Les soixante-quinze secondes qui ont tout changé

Je cultive des pommes et des poires depuis 1990 sur treize hectares de la terre de Provence, à Mollégès, tout près d'Avignon, un terroir idéal pour les fruits. Vingt ans ! Ça fait un sacré bail.

Je cultivais, devrais-je écrire, car la saison 2010 a marqué le point final de ma carrière d'arboriculteur. Le 4 novembre dernier, j'ai commencé à arracher tous mes arbres fruitiers. Les tractopelles ont envahi mes vergers, là où je travaillais encore avec précaution quelques mois auparavant. Trois semaines plus tard, plus un tronc n'était debout. Je m'étais juré que si cette saison était aussi mauvaise que la précédente, si je perdais autant d'argent qu'en 2009, alors que 2008 n'avait pas été très brillante, j'arracherais tout. Je l'ai fait. Il n'y a pas pire pour un agriculteur que de détruire son outil de production, ce faisant c'est à une part de lui-même qu'il renonce. Cela peut ressembler à un suicide, mais pour moi il s'agit d'un acte politique responsable.

Un paysan parle à la France qui souffre

Depuis un certain 17 décembre 2009, je suis devenu le porte-parole du désespoir paysan. Bien plus par hasard que par choix. Ce jour-là, en direct sur France Inter, un peu après huit heures, j'ai annoncé ce que j'avais l'intention de faire. Depuis, de colonnes de journaux en plateaux de télévision, partout on me presse d'expliquer pourquoi j'ai été contraint de sacrifier ce que j'ai soigné passionnément pendant tant d'années.

Consignes à suivre:
A. Dites si chacune des affirmations suivantes concorde avec le texte retenu ci-dessus, en répondant par oui ou par non et en citant exactement les mots qui tranchent : (i) les vergers en question se trouvent à Mollégès ; (ii) l'arrachage des arbres a pris plus d'un mois ; (iii) l'intention d'arracher les arbres a été annoncée en direct sur France Inter le 17 décembre 2009.
B. Poursuivez le texte sur l'arrachage des vergers de Mollégès à partir de l'endroit où il s'arrête.

Entrées répertoriées:
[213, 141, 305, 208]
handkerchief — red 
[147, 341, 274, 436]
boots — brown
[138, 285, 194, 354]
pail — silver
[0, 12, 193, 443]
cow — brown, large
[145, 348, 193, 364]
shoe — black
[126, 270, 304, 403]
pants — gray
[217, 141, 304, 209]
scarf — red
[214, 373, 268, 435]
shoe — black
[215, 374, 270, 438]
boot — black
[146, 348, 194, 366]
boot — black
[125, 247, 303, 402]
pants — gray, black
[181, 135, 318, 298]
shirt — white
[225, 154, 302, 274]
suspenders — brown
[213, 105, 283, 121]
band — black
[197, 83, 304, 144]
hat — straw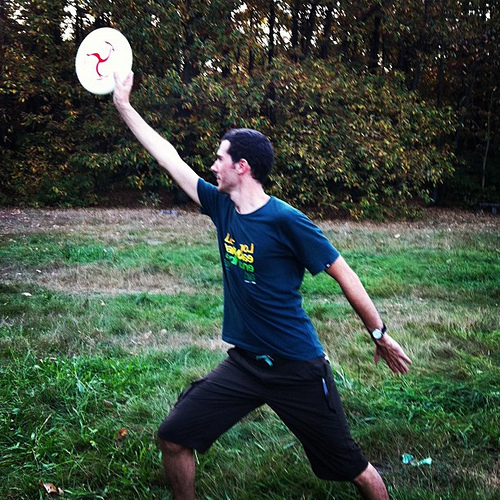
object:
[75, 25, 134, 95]
frisbee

Tâches corrigées:
A.
(i) Oui : « Je cultive des pommes et des poires depuis 1990 sur treize hectares de la terre de Provence, à Mollégès ».
(ii) Non : « Trois semaines plus tard, plus un tronc n'était debout. »
(iii) Oui : « Depuis un certain 17 décembre 2009 » et « Ce jour-là, en direct sur France Inter, un peu après huit heures, j'ai annoncé ce que j'avais l'intention de faire. »

B.
Alors je raconte. Je décris la vente à perte à laquelle nous contraint le système de distribution et, par le fait, le mépris dans lequel on tient notre travail. Je raconte le désintérêt du monde politique pour les agriculteurs qui nourrissent le pays. J'évoque les reproches dont nous accable une grande partie de la population en nous rendant responsables de la dégradation de l'environnement alors que nous sommes à son chevet pour l'entretenir et la soigner. Je rappelle qu'en 1975 un kilo de golden se vendait en production entre 1,80 franc et 2,20 francs (0,27 à 0,33 euro) quand le Smig – charges comprises – était à moins d'un euro de l'heure alors qu'aujourd'hui le même kilo de pommes se vend 0,22 euro pour un Smic à 12,48 euros – charges comprises. À lire la quantité de messages reçus après chacune de mes interventions, je crois que je suis entendu. Beaucoup se retrouvent dans mes paroles, quel que soit leur milieu social. Je comprends ainsi que je ne dénonce pas en vain l'écart de prix entre ce qui nous est payé à la production et ce que le consommateur doit débourser dans les rayons des hypermarchés. Je vois aussi que l'absence de reconnaissance du travail accompli préoccupe toute la société. À travers moi, un paysan avec toute sa profession en voie de disparition, c'est une souffrance collective qui s'exprime.

Je suis devenu un témoin, mais à mon corps défendant. Bien que plusieurs fois candidat à une élection, je n'ai jamais rêvé d'une carrière politique, pas plus que je n'ai cherché à être élu. Je me contente d'être du côté de ceux qui contestent, qui refusent l'injustice et qui agissent, plutôt que de râler dans mon coin. Prendre sa vie en main, à sa mesure, voilà ce qui me motive. Si j'avais voulu être élu, je me serais présenté sous les bannières du PS ou de l'UMP et non sous mon propre nom en 1993 lors des élections législatives (au cours desquelles j'avais défendu l'idée d'une taxe d'harmonisation des coûts du travail) ou, comme en 2008, derrière celle du Modem de François Bayrou pour les cantonales de Cavaillon. J'ai eu l'honneur de servir mon village de Caumont-sur-Durance de 1995 à 2008, pendant treize années, en tant qu'adjoint au maire. Lorsque j'ai décroché mon téléphone ce fameux matin de décembre 2009, je ne cherchais pas à faire un coup d'éclat médiatique, j'étais simplement fidèle à moi-même et à mes engagements.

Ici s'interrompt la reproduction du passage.